▶ _Prompt 1_:
According to the passage on the UK's new digital markets regime, which body will implement and enforce the regime?
▶ _Prompt 2_:
Translate this sentence from the passage on the UK's digital markets regime into French: "Firms with SMS will be subject to specific conduct requirements, tailored to the exact circumstances of each firm."
▶ _Prompt 3_:
Continue the passage on the UK's digital markets regime from its last sentence.
>> Start Selected text
On 6 May 2022 the UK government published its response to the July 2021 consultation on a new pro-competition regime for digital markets (see our blog post here), setting out its proposals for the design of a new regime to proactively shape the behaviour of the most powerful technology firms with strategic market status.
The government’s response complements the proposals for reform of the competition and consumer policies (see our blog post here), which include a number of proposals that also aim to improve competition and protect consumers in digital markets more widely.
Key features of the new regime will include:
- A new Digital Markets Unit (DMU), in charge of implementing and enforcing the new regime, with powers of investigation and enforcement powers similar to those of the CMA under its Competition Act 1998 (CA98) powers;
- The regime will apply to firms with strategic market status (SMS), which have a substantial and entrenched market power in a digital activity, providing the firm with a strategic position;
- Firms with SMS will be subject to specific conduct requirements, tailored to the exact circumstances of each firm;
- Pro-competitive interventions (PCIs) will exist alongside conduct requirements and will enable the DMU to implement measures that address the root causes of a firm’s entrenched market power;
- On merger control, a mandatory reporting requirement to the CMA will be introduced for the most significant transactions by SMS firms, in order to allow the CMA to carry out an initial assessment to determine whether or not the transaction warrants further investigation prior to completion.
>> End Selected text
>> Start Supplied data
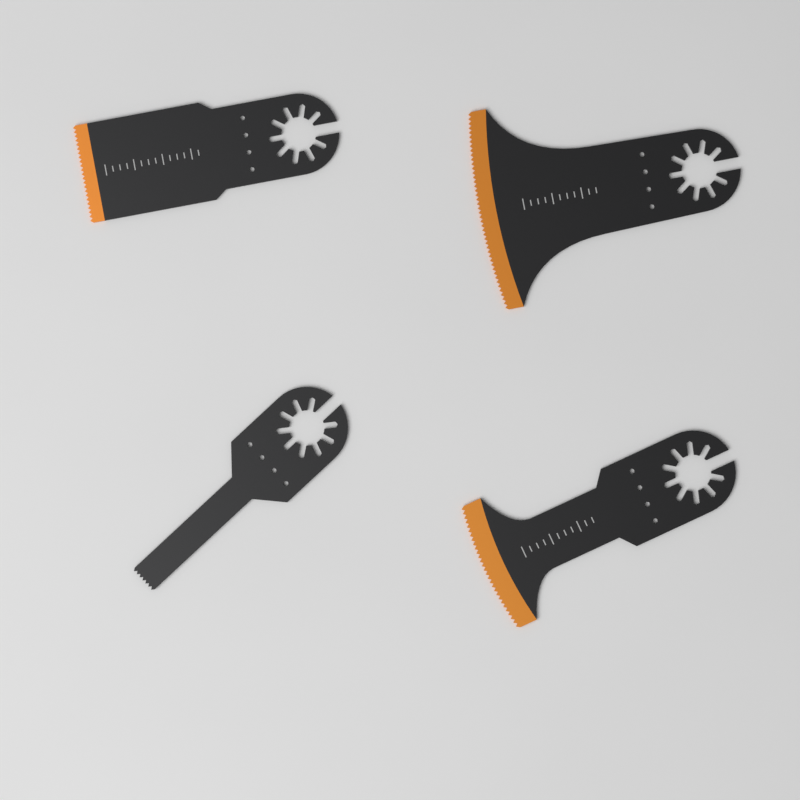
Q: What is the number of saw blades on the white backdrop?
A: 4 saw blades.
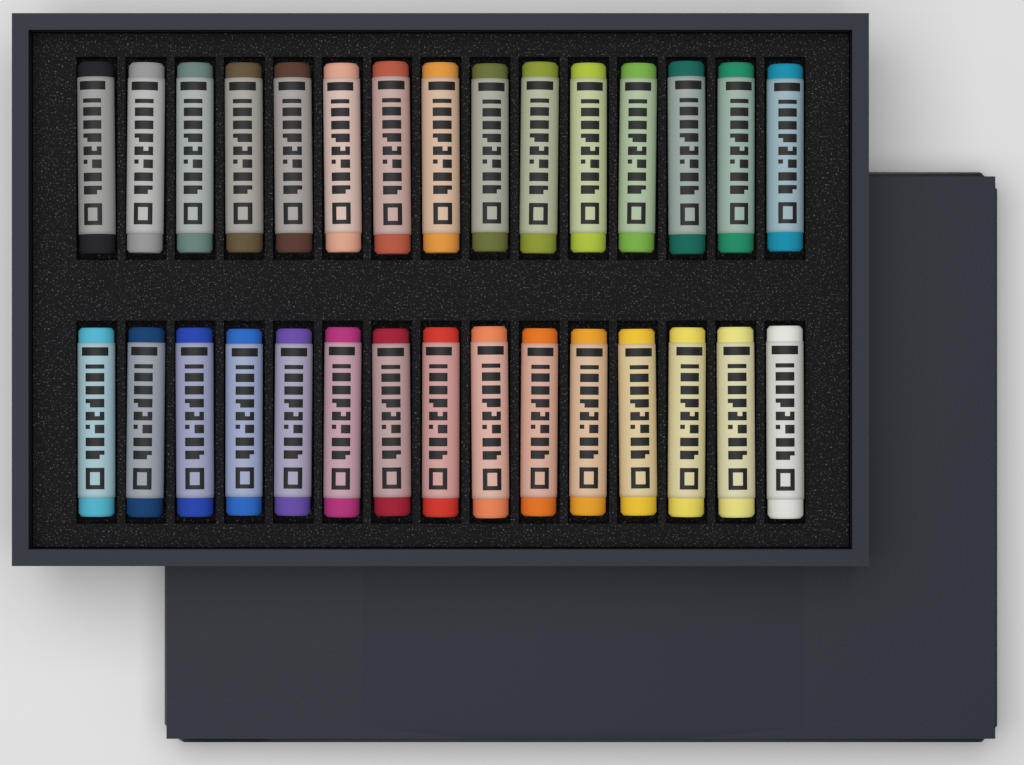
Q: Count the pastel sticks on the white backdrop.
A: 30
>> End Supplied data
▶ _Exercise output 1_:
A new Digital Markets Unit (DMU).

▶ _Exercise output 2_:
Les entreprises ayant le statut SMS seront soumises à des exigences de conduite spécifiques, adaptées aux circonstances exactes de chaque entreprise.

▶ _Exercise output 3_:
More intrusive measures such as lowering the phase 2 threshold for intervention in mergers involving SMS firms, have been abandoned in light of feedback from stakeholders that these would be disproportionally burdensome and may unintentionally impact UK investment. A new acquirer-focused jurisdictional threshold will instead be introduced under the general UK merger control regime, in order to capture certain vertical and conglomerate mergers, in particular so-called ‘killer acquisitions’.
Plans to publish draft legislation were announced in the Queen’s Speech today and the government intends to introduce legislation as soon as Parliamentary time allows.
We have set out below a summary of the government’s response.
The Digital Markets Unit
The Digital Markets Unit (DMU) will be the regulator responsible for implementing and enforcing the new pro-competition regime, established within the CMA in order to allow it to benefit from the CMA’s competition expertise. The government will offer strategic direction to the DMU as part of its wider steer to the CMA, in order to ensure that the DMU is focussed on delivering benefits for consumers and the economy.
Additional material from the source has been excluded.